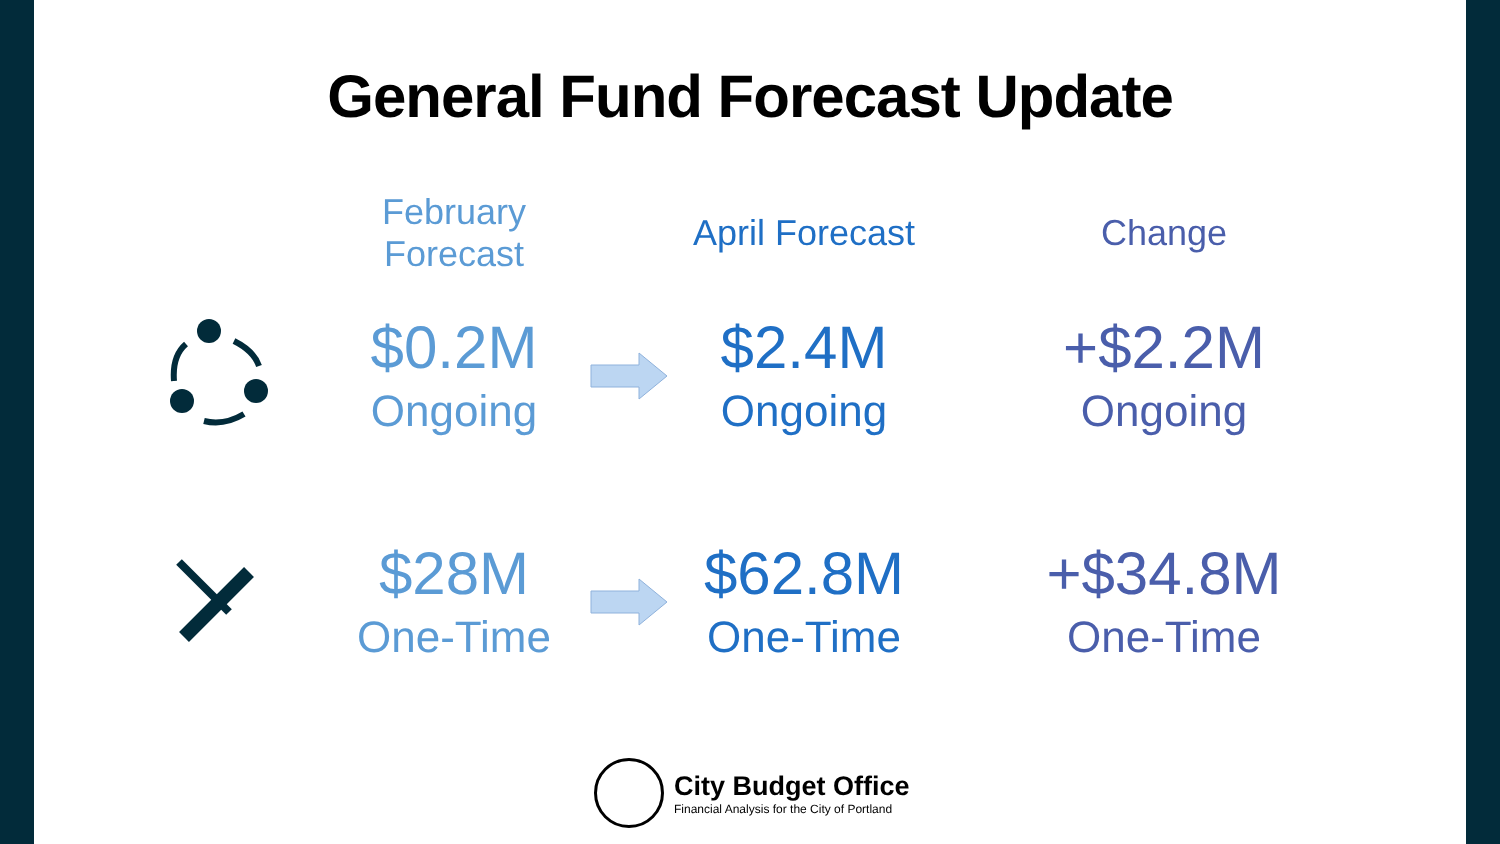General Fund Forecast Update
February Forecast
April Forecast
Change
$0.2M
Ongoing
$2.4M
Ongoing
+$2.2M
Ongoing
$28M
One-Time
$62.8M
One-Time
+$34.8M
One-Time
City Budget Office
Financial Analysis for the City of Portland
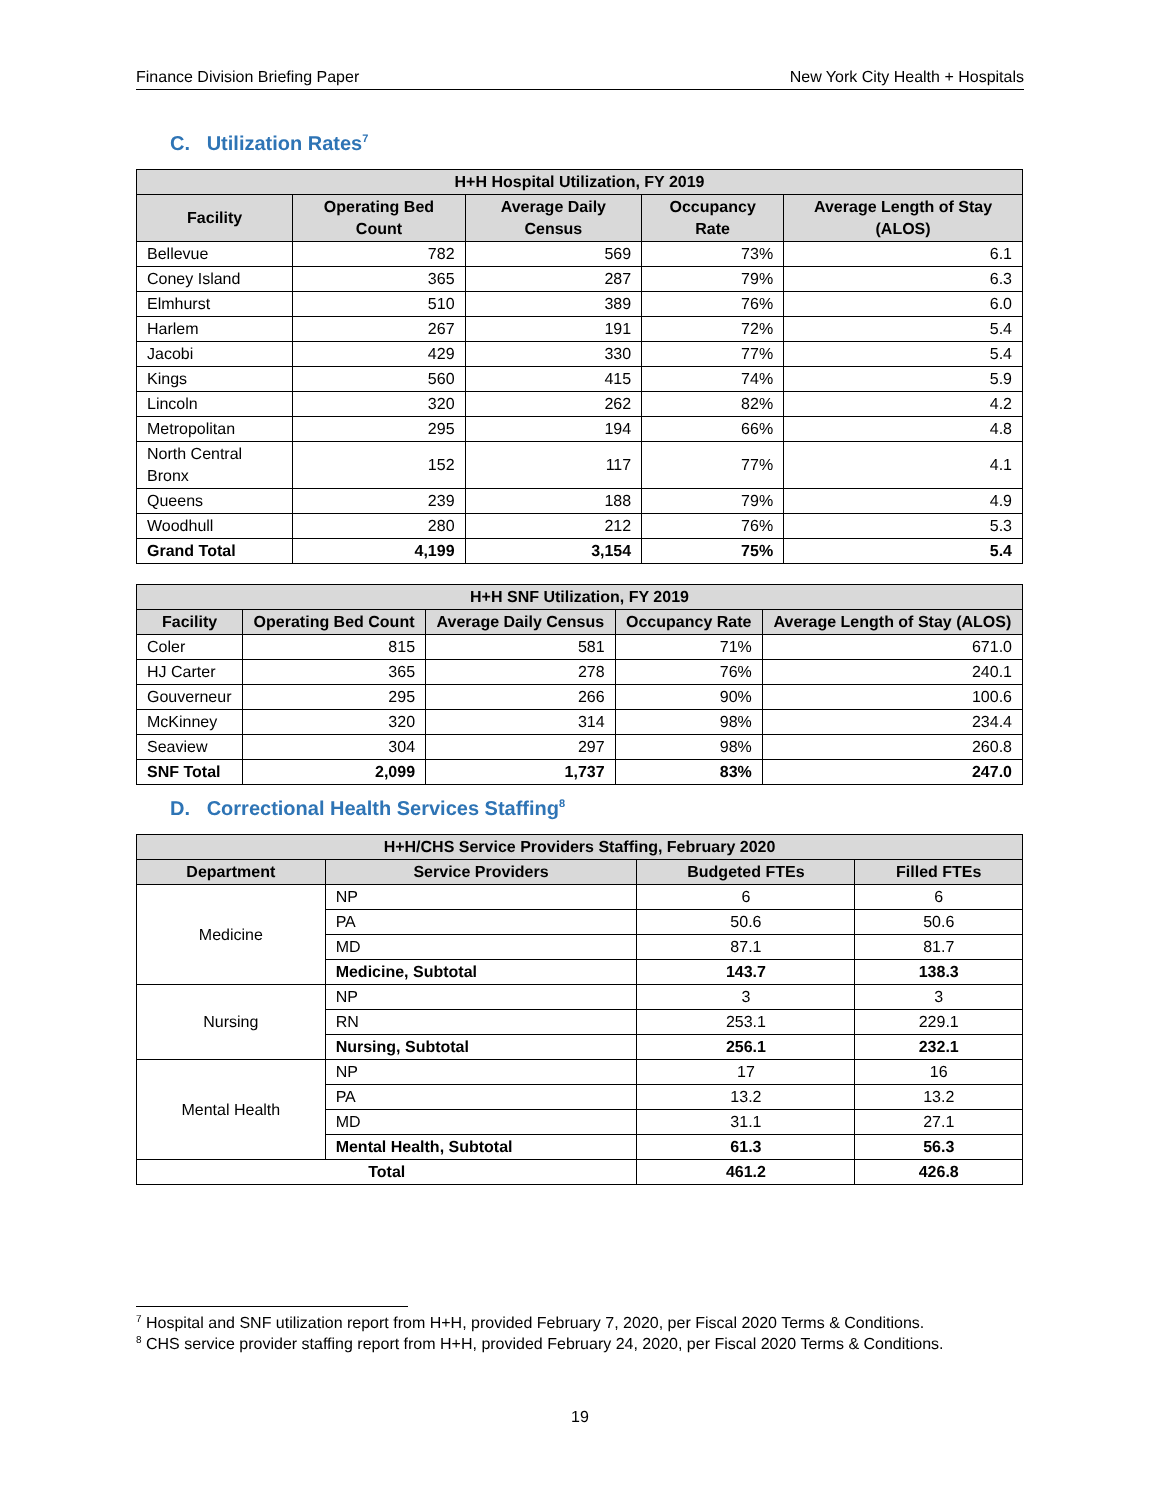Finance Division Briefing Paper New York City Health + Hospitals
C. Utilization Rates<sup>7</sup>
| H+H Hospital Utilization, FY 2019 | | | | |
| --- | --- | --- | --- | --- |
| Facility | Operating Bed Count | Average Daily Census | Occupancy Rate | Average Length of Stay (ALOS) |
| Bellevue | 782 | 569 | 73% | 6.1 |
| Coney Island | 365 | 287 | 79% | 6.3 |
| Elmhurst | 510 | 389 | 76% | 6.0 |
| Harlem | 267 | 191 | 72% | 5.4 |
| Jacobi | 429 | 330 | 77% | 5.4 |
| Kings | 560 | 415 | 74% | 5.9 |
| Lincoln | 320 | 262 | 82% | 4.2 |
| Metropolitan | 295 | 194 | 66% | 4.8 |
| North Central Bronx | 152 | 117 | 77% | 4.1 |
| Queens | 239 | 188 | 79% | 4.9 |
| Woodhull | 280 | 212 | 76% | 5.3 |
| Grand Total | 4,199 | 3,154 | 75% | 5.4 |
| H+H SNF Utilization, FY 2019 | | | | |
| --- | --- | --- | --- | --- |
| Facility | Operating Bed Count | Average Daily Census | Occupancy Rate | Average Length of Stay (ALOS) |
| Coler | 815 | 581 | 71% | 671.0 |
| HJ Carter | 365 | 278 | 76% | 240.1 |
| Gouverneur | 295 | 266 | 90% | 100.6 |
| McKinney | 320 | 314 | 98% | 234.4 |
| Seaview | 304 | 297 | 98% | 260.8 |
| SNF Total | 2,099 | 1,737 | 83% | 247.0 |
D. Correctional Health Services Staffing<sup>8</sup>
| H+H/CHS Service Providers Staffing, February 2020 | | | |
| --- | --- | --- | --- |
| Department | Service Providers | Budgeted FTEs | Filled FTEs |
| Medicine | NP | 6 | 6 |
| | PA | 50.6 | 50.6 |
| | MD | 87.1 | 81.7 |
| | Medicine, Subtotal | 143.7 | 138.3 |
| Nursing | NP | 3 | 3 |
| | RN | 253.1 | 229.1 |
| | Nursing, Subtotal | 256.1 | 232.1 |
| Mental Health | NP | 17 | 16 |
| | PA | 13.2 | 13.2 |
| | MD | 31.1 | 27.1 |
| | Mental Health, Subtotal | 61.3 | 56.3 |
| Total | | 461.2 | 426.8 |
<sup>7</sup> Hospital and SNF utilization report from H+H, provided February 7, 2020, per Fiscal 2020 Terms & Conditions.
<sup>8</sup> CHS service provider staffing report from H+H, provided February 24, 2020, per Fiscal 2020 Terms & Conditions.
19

-------

§ **Exercise requirements**:
Pull from the data each line where the string "Providers" turns up.

§ **Solved problem**:
| H+H/CHS Service Providers Staffing, February 2020 | | | |
| Department | Service Providers | Budgeted FTEs | Filled FTEs |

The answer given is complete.